_What to work on_.
The pictures must be left out, while the rest of the data is copied exactly.

_Information provided_.
++++++++

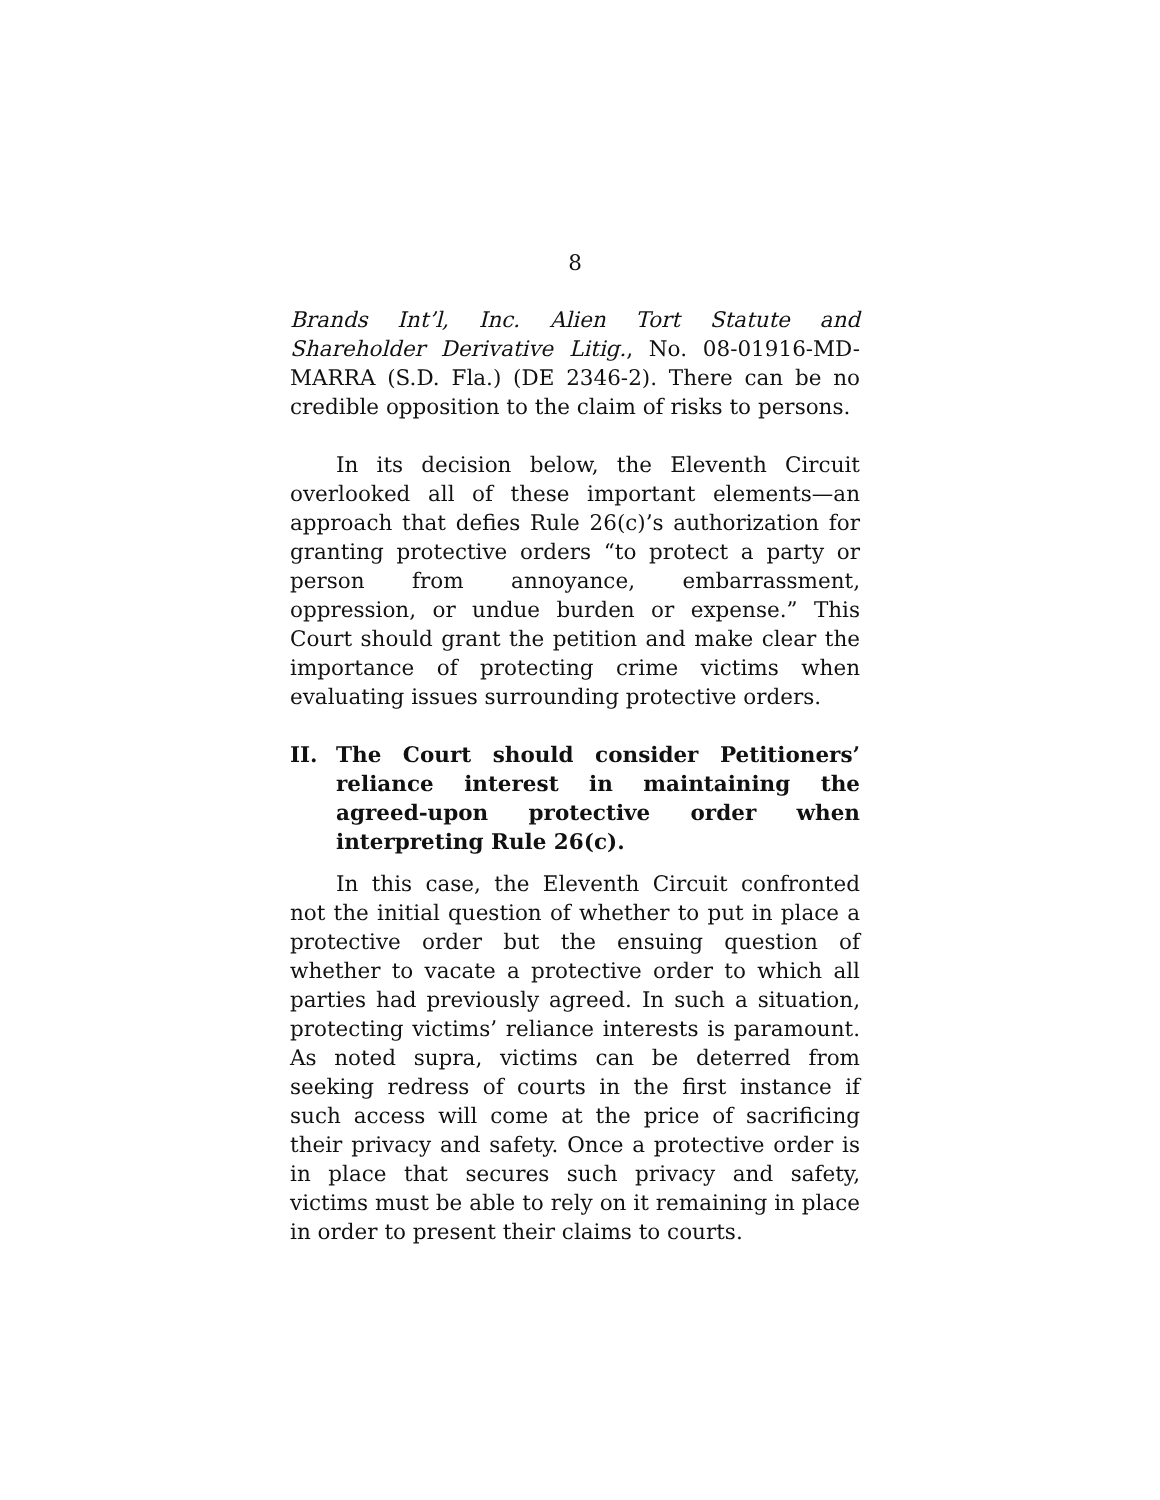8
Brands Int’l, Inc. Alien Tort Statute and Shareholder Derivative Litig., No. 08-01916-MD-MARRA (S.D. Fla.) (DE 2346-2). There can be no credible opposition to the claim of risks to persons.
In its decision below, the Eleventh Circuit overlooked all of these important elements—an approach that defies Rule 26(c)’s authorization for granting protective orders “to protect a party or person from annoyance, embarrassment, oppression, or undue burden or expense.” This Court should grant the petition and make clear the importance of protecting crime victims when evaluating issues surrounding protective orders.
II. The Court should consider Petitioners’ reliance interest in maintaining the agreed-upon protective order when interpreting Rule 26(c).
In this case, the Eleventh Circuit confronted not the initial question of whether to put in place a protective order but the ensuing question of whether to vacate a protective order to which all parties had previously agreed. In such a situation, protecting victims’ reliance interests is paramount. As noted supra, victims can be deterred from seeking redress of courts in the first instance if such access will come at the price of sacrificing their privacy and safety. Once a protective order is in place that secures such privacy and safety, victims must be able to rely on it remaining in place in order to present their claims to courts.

++++++++

_Solved exercise_.
8
Brands Int’l, Inc. Alien Tort Statute and Shareholder Derivative Litig., No. 08-01916-MD-MARRA (S.D. Fla.) (DE 2346-2). There can be no credible opposition to the claim of risks to persons.
In its decision below, the Eleventh Circuit overlooked all of these important elements—an approach that defies Rule 26(c)’s authorization for granting protective orders “to protect a party or person from annoyance, embarrassment, oppression, or undue burden or expense.” This Court should grant the petition and make clear the importance of protecting crime victims when evaluating issues surrounding protective orders.
II. The Court should consider Petitioners’ reliance interest in maintaining the agreed-upon protective order when interpreting Rule 26(c).
In this case, the Eleventh Circuit confronted not the initial question of whether to put in place a protective order but the ensuing question of whether to vacate a protective order to which all parties had previously agreed. In such a situation, protecting victims’ reliance interests is paramount. As noted supra, victims can be deterred from seeking redress of courts in the first instance if such access will come at the price of sacrificing their privacy and safety. Once a protective order is in place that secures such privacy and safety, victims must be able to rely on it remaining in place in order to present their claims to courts.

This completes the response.